■ **WORK ITEM**
Using the entries below, output each line exactly from the first through the one that contains "und jede Menge".

[RECORDED DATA — start]

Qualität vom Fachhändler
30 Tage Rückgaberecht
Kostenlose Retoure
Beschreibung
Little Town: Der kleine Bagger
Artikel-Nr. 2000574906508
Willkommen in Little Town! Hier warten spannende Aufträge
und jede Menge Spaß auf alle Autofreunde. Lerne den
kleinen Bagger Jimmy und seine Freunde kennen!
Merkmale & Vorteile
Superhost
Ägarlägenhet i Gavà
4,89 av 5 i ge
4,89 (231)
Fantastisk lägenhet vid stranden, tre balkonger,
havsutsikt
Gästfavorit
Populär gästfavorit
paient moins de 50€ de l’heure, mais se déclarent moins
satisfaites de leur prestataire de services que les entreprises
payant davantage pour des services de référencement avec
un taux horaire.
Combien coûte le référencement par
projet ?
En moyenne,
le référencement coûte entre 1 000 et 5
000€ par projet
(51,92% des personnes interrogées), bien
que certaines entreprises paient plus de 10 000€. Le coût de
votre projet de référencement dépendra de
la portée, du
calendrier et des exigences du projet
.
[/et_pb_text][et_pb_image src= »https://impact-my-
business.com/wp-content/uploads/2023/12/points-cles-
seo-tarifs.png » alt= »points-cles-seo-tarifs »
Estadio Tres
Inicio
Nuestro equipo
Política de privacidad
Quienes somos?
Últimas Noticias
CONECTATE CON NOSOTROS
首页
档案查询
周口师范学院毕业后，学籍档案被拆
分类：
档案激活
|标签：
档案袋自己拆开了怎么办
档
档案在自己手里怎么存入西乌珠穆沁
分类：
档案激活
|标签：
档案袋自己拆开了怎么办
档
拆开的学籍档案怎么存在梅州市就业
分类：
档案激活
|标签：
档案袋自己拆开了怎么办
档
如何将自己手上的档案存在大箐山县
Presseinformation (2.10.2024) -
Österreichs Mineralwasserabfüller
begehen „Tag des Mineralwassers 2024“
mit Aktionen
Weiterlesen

[RECORDED DATA — finish]

■ **WRITTEN ANSWER**
Qualität vom Fachhändler
30 Tage Rückgaberecht
Kostenlose Retoure
Beschreibung
Little Town: Der kleine Bagger
Artikel-Nr. 2000574906508
Willkommen in Little Town! Hier warten spannende Aufträge
und jede Menge Spaß auf alle Autofreunde. Lerne den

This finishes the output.